Он позвонил в колокольчик, появился капитан, за ним — денщик с подносом.

Выпили по стакану водки, и Шкуро излился в жалобах:

— Зеноныч! Отец, что это значит? Ты — командующий Добровольческой армией. Правильно! Кого же еще?

Врангель — Кавказской. Пусть его. Но Покровский произведен в генерал-лейтенанты, а я?

— Ты же, Андрюша, стал командиром корпуса.

— Я всегда им был, только называли меня по-другому. Ты мне скажи, я что? Хуже Покровского? — Он решительно поднялся, словно собрался уходить, и продолжал, стоя над сидящим генералом. — И теперь остается одно: завтра к девяти часам произвести меня в генерал-лейтенанты! Иначе, сам знаешь, что я могу сделать. Могу с батькой Махно договориться — он меня теперь во как боится. А эта… Ставка доведет меня, что я с корпусом вместо фронта поверну в Екатеринодар и кого надо повешу!..

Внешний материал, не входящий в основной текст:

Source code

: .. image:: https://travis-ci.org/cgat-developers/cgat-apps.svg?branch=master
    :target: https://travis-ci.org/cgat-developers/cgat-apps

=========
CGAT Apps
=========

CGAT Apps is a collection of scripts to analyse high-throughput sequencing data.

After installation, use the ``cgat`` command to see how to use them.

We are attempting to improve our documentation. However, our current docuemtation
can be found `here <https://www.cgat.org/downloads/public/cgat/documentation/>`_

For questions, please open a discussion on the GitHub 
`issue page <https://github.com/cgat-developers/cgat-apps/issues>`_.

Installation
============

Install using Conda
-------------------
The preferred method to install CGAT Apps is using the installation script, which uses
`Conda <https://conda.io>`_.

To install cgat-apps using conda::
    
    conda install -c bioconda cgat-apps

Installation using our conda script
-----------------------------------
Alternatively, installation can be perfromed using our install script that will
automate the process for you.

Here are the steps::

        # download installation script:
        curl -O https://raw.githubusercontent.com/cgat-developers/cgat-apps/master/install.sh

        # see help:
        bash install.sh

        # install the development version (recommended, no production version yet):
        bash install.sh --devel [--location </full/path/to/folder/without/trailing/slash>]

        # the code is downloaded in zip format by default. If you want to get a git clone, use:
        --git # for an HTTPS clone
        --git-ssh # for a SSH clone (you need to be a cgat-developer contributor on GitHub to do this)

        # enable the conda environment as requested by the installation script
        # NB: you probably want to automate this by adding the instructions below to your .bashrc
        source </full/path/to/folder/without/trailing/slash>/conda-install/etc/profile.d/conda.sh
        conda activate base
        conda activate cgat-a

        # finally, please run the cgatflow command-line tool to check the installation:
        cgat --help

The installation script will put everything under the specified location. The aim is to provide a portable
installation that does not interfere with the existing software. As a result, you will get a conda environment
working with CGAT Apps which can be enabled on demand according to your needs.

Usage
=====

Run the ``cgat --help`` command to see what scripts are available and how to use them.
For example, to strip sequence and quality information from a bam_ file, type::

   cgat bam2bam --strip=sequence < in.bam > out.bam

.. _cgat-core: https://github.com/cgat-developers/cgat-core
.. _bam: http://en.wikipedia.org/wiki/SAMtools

— Успокойся, Андрюша. Садись, выпьем еще. Ты был представлен вместе с Покровским, но почему-то его Произвели раньше тебя. Я сегодня буду говорить по прямому проводу со Ставкой и справлюсь о твоем деле. Ну, давай за твои будущие успехи. Кстати, я слышал, что ты сам производишь своих в офицеры, помимо Ставки? Правда ли это?

— Отец, какое имеет право Деникин производить? Я хуже его, что ли? Я же не произвожу в генералы — это дело Ставки. А в хорунжие, в есаулы я ведь лучше знаю, кого производить. Но твое дело решить с Деникиным Мой вопрос. Когда будешь говорить со Ставкой?

— Часов в девять.

— Тогда я сейчас гоню свою терскую дивизию во фланг твоим красным. Это на карте вот: по линии Моспино — Дебальцево. А после девяти мы с тобой к добрым здешним армянам.

— Разве приглашали?.

— Чудишь, отец. А на что у меня Федька? Крикну ему, чтобы брал машину и ехал к армянам. Хочешь — ты к ним. Хочешь — сюда привезет. Все будет: и ликерчики, и девочки на «ять», а музыка у меня своя.

— Ну что ж, вечером и отдохнуть не грех.

— Только после твоего разговора. А сейчас я посылаю дивизию в бой.

После разговора с Май-Маевским Шкуро дал задание Медвянову, а Кузьменко взял с собой в штаб и отправился к станции Моспино. По дороге напомнил, что надо ехать к махновцам — на их фронте тяжелая для Май-Маевского обстановка, однако известно, что между Махно и командующим Красной Украинской армией Антоновым-Овсеенко[59] то и дело возникают конфликты. Надо их совсем рассорить.

— Ехать не придется, Андрей Григорьич.

— Чего так?

— Тот человек объявился здесь, в Иловайской. Гринчук. Ждет меня в хате.